Before 1989, conditions on most of the state’s 770,000 miles of river weren’t monitored. Important water decisions were made without reliable data. To better inform decision-makers, the state created a program that enlists streamkeepers, teachers and students to gather water quality data.
Today, the River Watch program managed by Colorado Parks and Wildlife and the nonprofit River Science has about 100 volunteer groups that monitor hundreds of streams. Revenue from the state lottery helps pay for the program.
Megan McConville, who manages the program for the state, says the thousands of volunteers serve as eyes and ears for Colorado’s streams, spotting trends unseen by environmental regulators.
“These students, these volunteers, they know their rivers better than I ever will,” McConville said. “What I love about this program is that I can call a volunteer and ask them ‘Hey, could you expand your monitoring to include two more locations? We want to figure out whether a culvert is introducing zinc into a waterway.’”
Streamkeepers came in particularly handy in 2015 when 3 million gallons of orange sludge spilled from an abandoned mine and tainted the Animas River, a Colorado River tributary. The state used the volunteers’ baseline data to track its progress on the river cleanup.
‘They Can Have Your Flank’
While streamkeepers have had legal fights with water suppliers and regulators, partnerships between them are becoming more common in California.
Both the South Yuba River Citizens League and the Yuba Water Agency are working with a broader coalition to restore 275,000 acres of forest in the river’s upper Sierra watershed. They are also cooperating on habitat restoration projects and a proposal to create a channel that will allow threatened green sturgeon to get around a dam on the Yuba.
Willie Whittlesey, Yuba Water Agency general manager, credited the 2008 Yuba Accord for fostering ongoing partnerships on the Yuba.
“This is a new way of doing things,” Whittlesey said of the series of agreements among the agency, environmental groups, farmers and hydroelectric producers.
Meanwhile, in California’s capital city, streamkeepers are becoming effective advocates.

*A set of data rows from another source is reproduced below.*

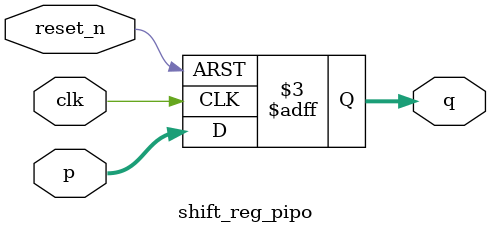
<source format=v>
`timescale 1ns / 1ps

module shift_reg_pipo(
    input [3:0] p,
    input clk, reset_n,
    output reg [3:0] q
    );
    
    always @(posedge clk or negedge reset_n) begin
        if (!reset_n)
            q <= 4'b0;
        else 
            q[3:0] <= p[3:0];
    end

endmodule
</source>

Marcus, the former head of the state water board, said grassroots groups have figured out creative ways to draw attention to problems in ways that regulators can’t.
She credited groups, such as those that brought jars of tainted drinking water to public hearings and press conferences, for winning legislative support for more water board staff and resources to regulate rural drinking water systems.

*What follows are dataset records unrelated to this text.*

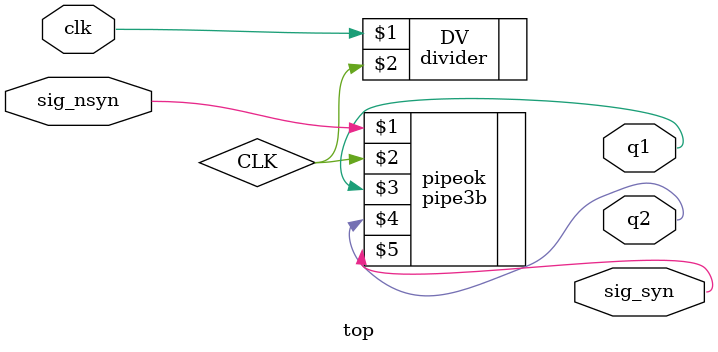
<source format=v>
`timescale 1ns / 1ps


module top(sig_nsyn,clk,q1,q2,sig_syn);
    input sig_nsyn;
    input clk;
    output q1;
    output q2;
    output sig_syn;
    wire CLK;
    divider DV(clk,CLK);
    pipe3b pipeok(sig_nsyn,CLK,q1,q2,sig_syn);
    
    
endmodule

</source>
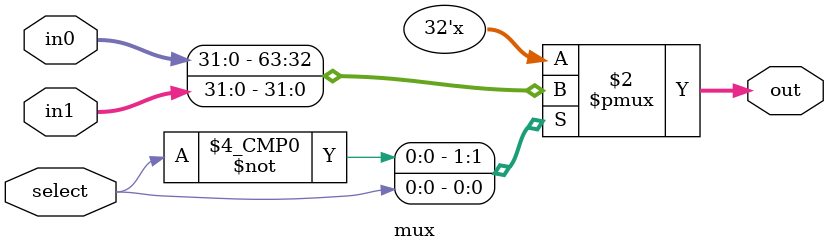
<source format=v>
module mux(
    input select,
    input [31:0] in0,in1,
    output reg [31:0] out
);

always @(*) begin
    case (select)
        0: begin
            out = in0;
        end
        1: begin
            out = in1;
        end
    endcase
end

endmodule
</source>
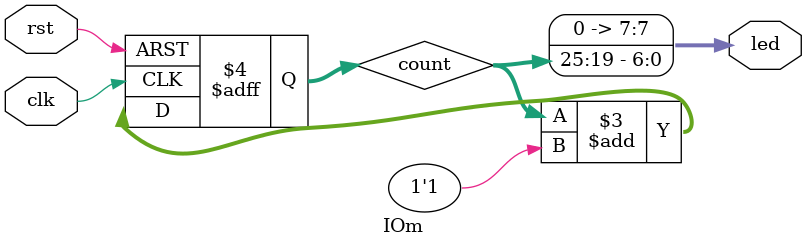
<source format=v>
`timescale 1ns / 1ps


module IOm(
    input clk,
    input rst,
    output [7:0] led
);
reg [25:0]count;
wire rst_but =~ rst;
always @(posedge clk or posedge rst_but) begin
if (rst_but)
    count <= 1'b0;
else
    count <= count + 1'b1;
end
assign led[7:0] = count[25:19];
endmodule

</source>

“They can have your flank,” said Marcus, who in 1985 co-founded the grassroots Heal the Bay group to fight pollution in Santa Monica Bay and elsewhere along Southern California’s coast. “Sometimes they highlight a problem and then the agency can get the resources needed to address it.”
Streamkeepers can also aid regulators by carefully reviewing pending orders and rules. During her stint as state water board chair, Marcus said the California Coastkeeper Alliance was particularly adept at articulating the pros and cons of draft documents and then working with the regulator on useful changes. “It makes it easier for you as a regulator,” she said.
Joaquin Esquivel, the current board chair, said volunteer groups have been submitting critical water quality data to the board’s citizen monitoring program for years. The program helps streamkeepers choose monitoring techniques, perform quality control and find funding sources.
“Their concern is genuine,” Esquivel said. “Collecting and bringing in data helps us see that a watershed or stream is impaired.”
Back on the south Yuba, Zettler-Mann and his group have started monitoring the watershed for signs of emerging threats, including long-lived synthetic compounds known as PFAS and a rubber preservative in tires that federal regulators are examining for potential harm to salmon.
UC Davis’ Rypel, a professor of coldwater fish ecology who advocates “a streamkeeper for every stream,” said having passionate volunteers filling data gaps and looking out for emerging threats to streams like the Yuba and Putah can inspire neighboring watersheds to do the same.
“Of all the different management things I’ve seen tried,” he said, ”the streamkeeper thing might be the one that’s worked best.”